▶ [Trecho fornecido]:
▬▬▬▬▬▬▬▬▬▬

EPÍSTOLA 2 - PARA CÍCERO

 

EPÍSTOLA 2 – PARA CÍCERO

Aqui, 25 de outubro de 2020.

 

 

House,

 

            Hoje seria aniversário de meu pai.

            Percebi o semiapagamento da data na manhã da checagem de meus compromissos de estudos e leituras do dia de hoje. Assustei-me bastante. Os que amamos se apagam primeiro do calendário de nossos afazeres diários e não se apagam nunca de nossa alma. Basta um clique, um cheiro, um som, uma luz, um timbre, uma palavra, uma cor, um sabor... e, do espaço onírico e pretensamente espiritual em que estiverem, são convocados para estar na presença do monte de ruínas em que nos vemos e que, se não somos, nos tornamos imediatamente à evocação de suas lembranças. Não existe fortaleza inescrutável à memória e à saudade. Talvez o esquecimento. Mas é de tanto se lembrar de algo ou de alguém em particular que nos esquecemos de tudo. 

            Isto posto, não se deve dizer a um matuto que ele é matuto porque ele passa a semana matutando. Mesmo se você tiver razão. E foi o que aconteceu: fiquei pensando em sobre como de fato, sou tímido, coisa que sempre soube e da qual sempre falei. E fiquei pensando na energia que você atribuiu ao sítio. Ela existe. É forte. E lido com ela há quase quarenta anos. Aqui trabalhei e trabalho sempre com muito afinco e plantei boa parte dos meus sonhos e do meu coração. É raiz de tudo que eu faço, palco de reminiscências. Meus filhos nasceram aqui e neste espaço projeto minha velhice.

▬▬▬▬▬▬▬▬▬▬

▶ [Dados]:

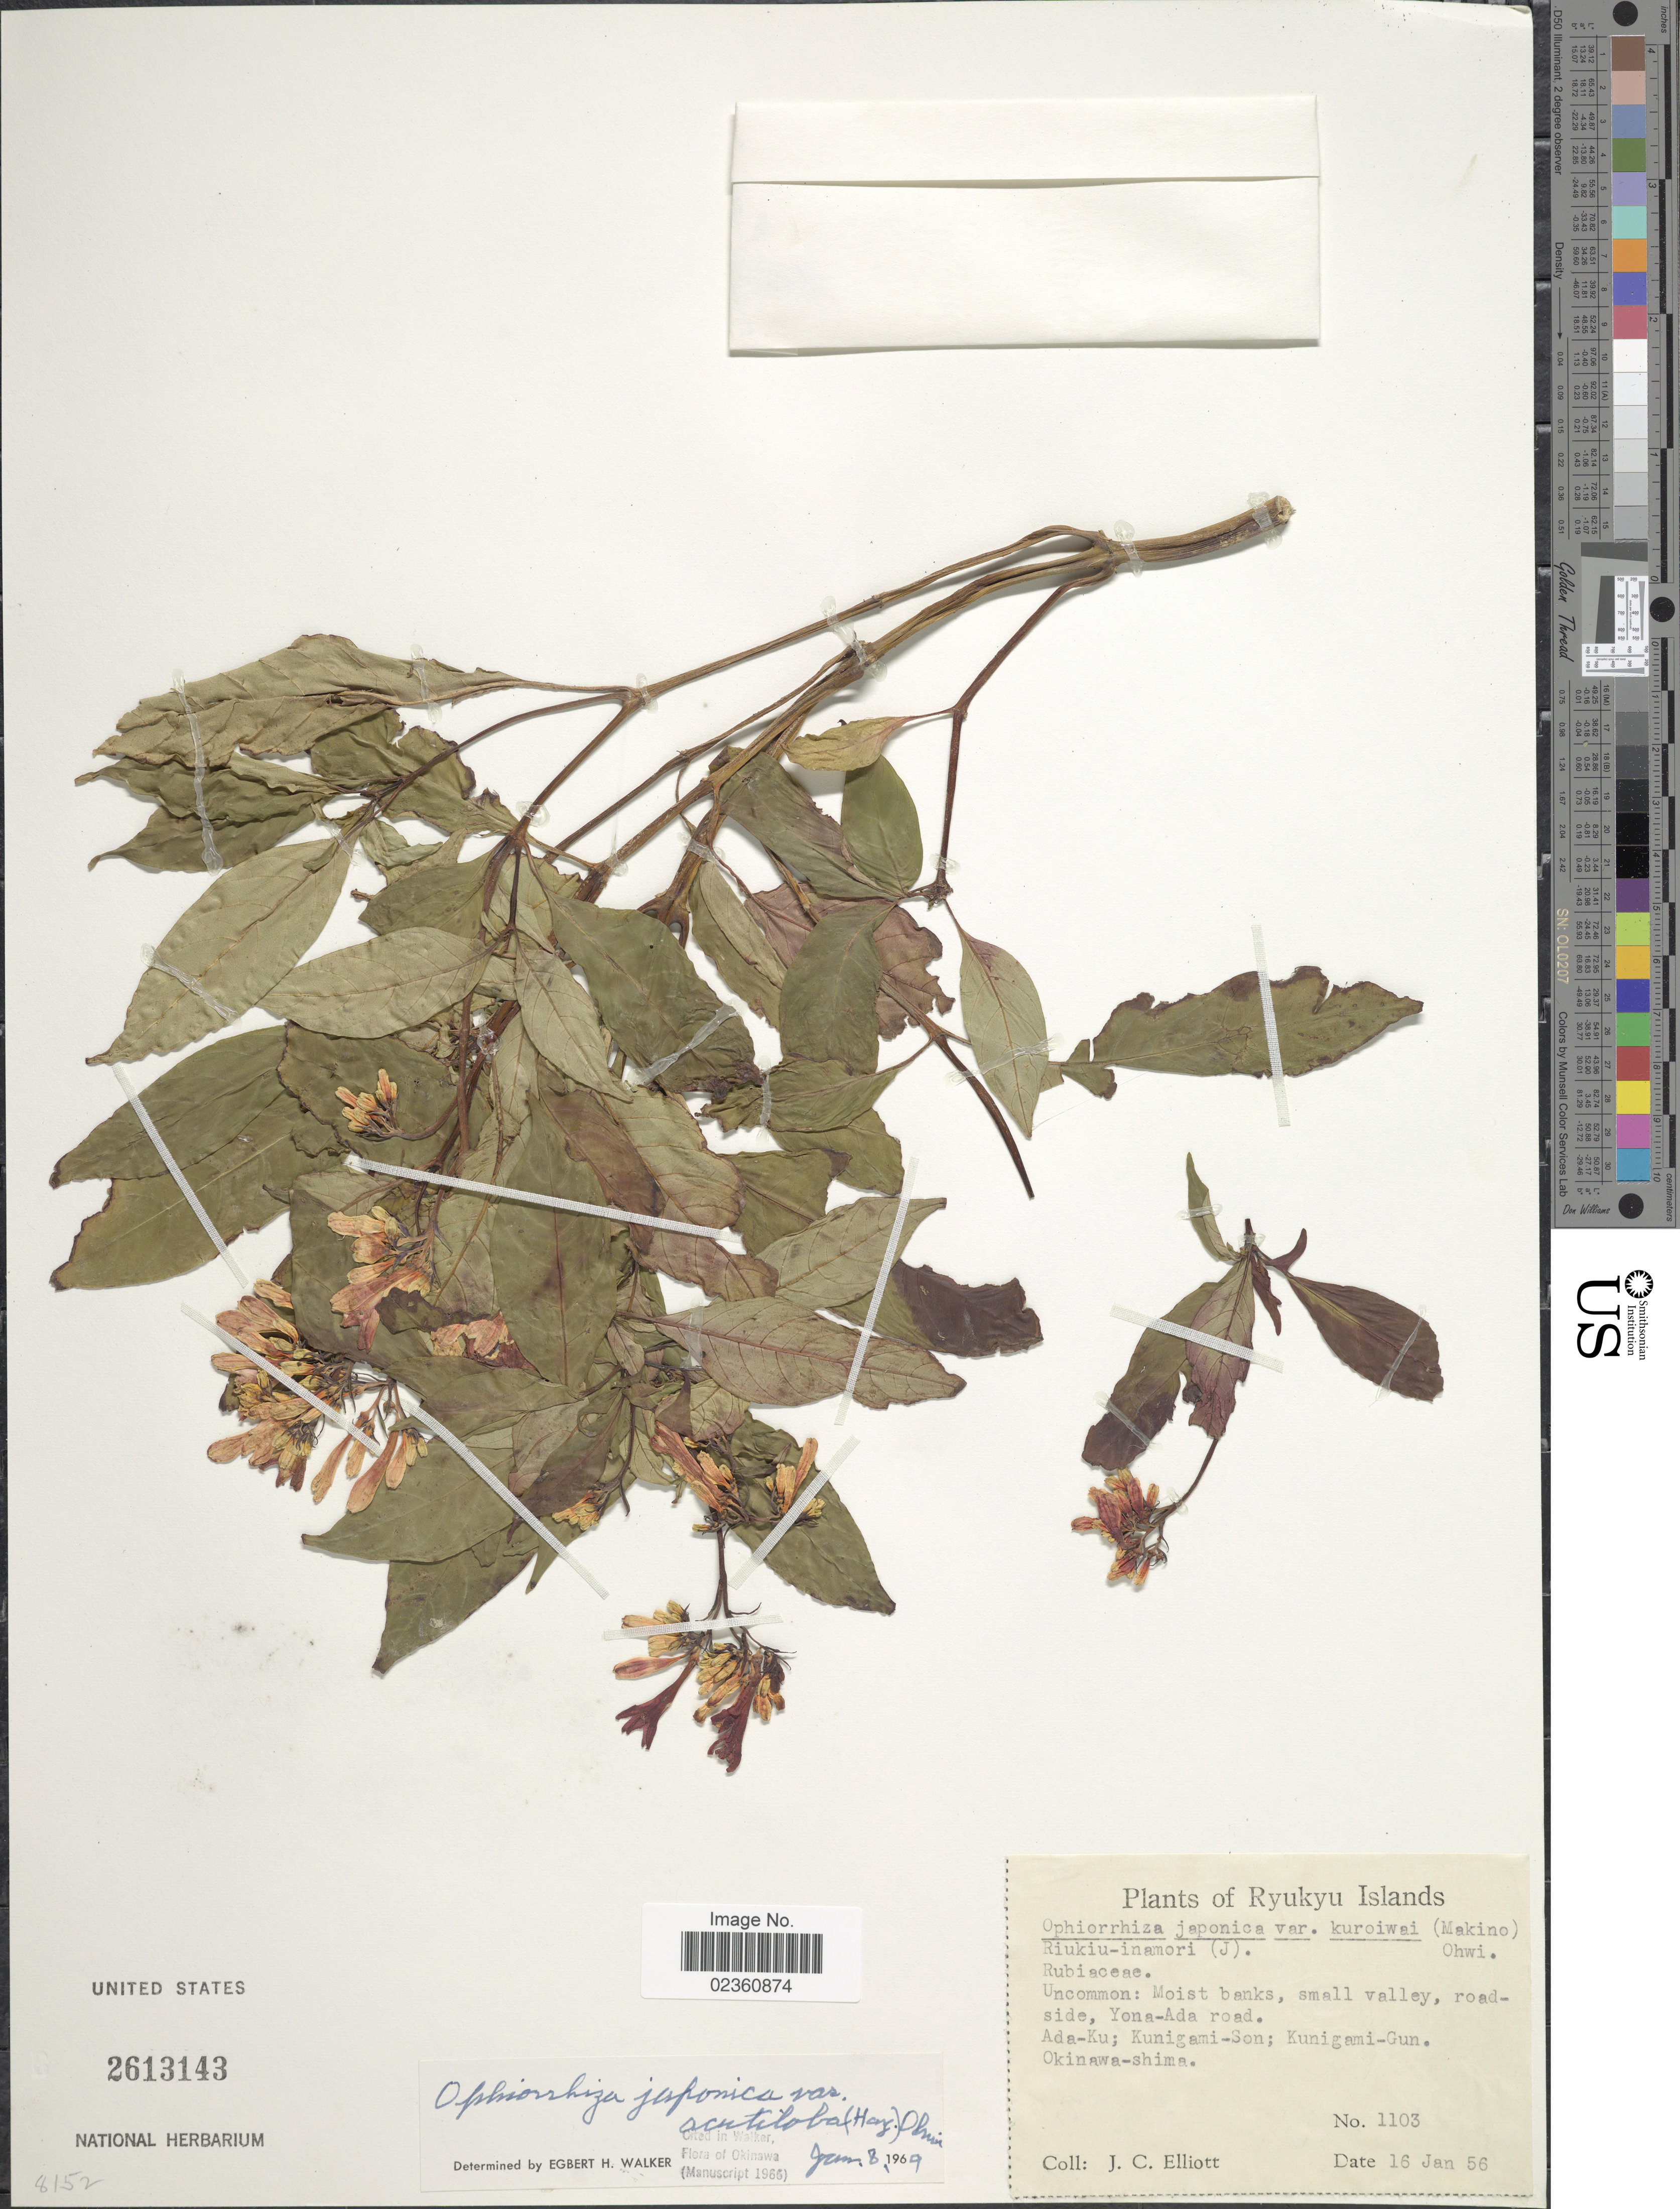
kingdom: Plantae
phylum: Tracheophyta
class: Magnoliopsida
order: Gentianales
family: Rubiaceae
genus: Ophiorrhiza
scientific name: Ophiorrhiza japonica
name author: Blume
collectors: J. C. Elliott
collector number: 1103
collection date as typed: Transcribed d/m/y: 16/1/56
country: Japan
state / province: Okinawa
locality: Ryukyu Islands, Uncommon: Moist banks, small valley, roadside, Yona-Ada road. Ada-Ku; Kunigami-Son; Kunigami-Gun. Okinawa-shima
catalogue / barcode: US 2613143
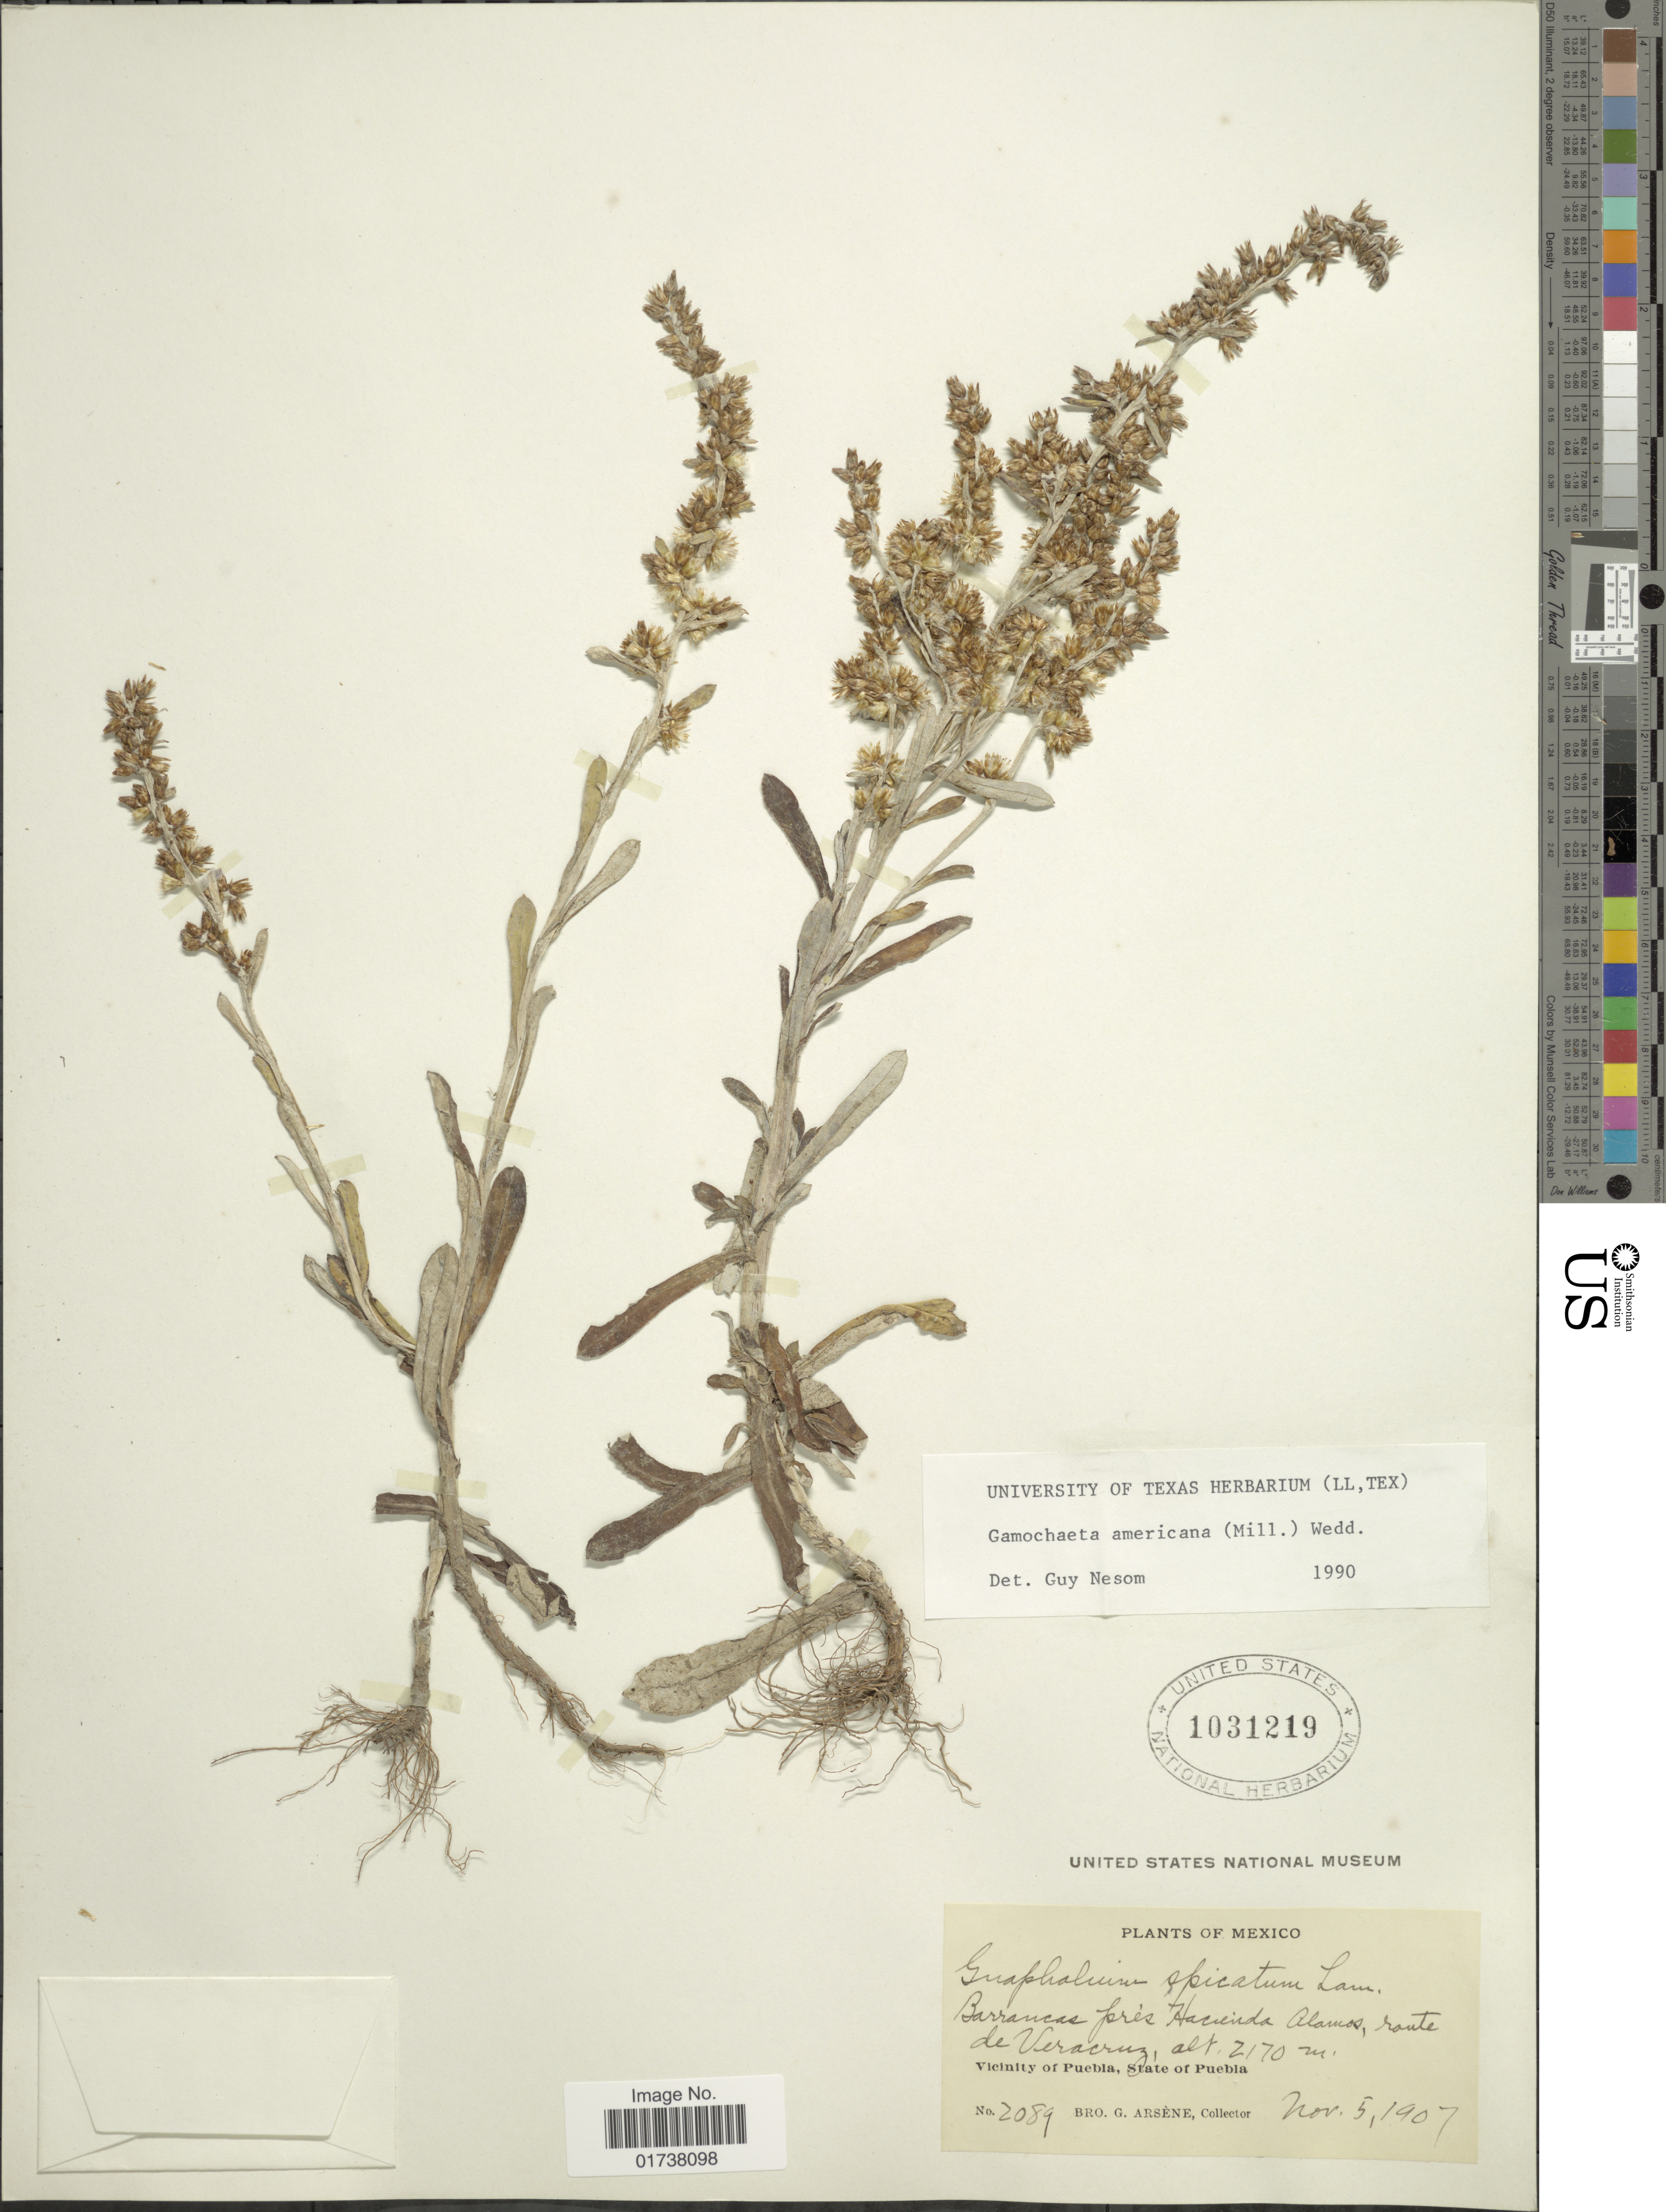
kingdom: Plantae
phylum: Tracheophyta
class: Magnoliopsida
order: Asterales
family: Asteraceae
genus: Gamochaeta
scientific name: Gamochaeta americana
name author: (Mill.) Wedd.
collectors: Bro. G. Arsène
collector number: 2089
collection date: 1907-11-05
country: Mexico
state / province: Puebla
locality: Barrancas pres Hacienda Alamos, route de Veracruz, Vicinity of Puebla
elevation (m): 2170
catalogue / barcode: US 1031219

▬▬▬▬▬▬▬▬▬▬

▶ [Exercícios propostos]:
1. Traduza para o inglês esta frase do trecho: "Não existe fortaleza inescrutável à memória e à saudade."
2. Edite o trecho e apresente tudo o que vai de "Aqui, 25 de" até "esquecemos de tudo.", substituindo "alma" por "mente".

▶ [Soluções em ordem]:
1. There is no fortress inscrutable to memory and longing.

2.
Aqui, 25 de outubro de 2020.

 

 

House,

 

            Hoje seria aniversário de meu pai.

            Percebi o semiapagamento da data na manhã da checagem de meus compromissos de estudos e leituras do dia de hoje. Assustei-me bastante. Os que amamos se apagam primeiro do calendário de nossos afazeres diários e não se apagam nunca de nossa mente. Basta um clique, um cheiro, um som, uma luz, um timbre, uma palavra, uma cor, um sabor... e, do espaço onírico e pretensamente espiritual em que estiverem, são convocados para estar na presença do monte de ruínas em que nos vemos e que, se não somos, nos tornamos imediatamente à evocação de suas lembranças. Não existe fortaleza inescrutável à memória e à saudade. Talvez o esquecimento. Mas é de tanto se lembrar de algo ou de alguém em particular que nos esquecemos de tudo.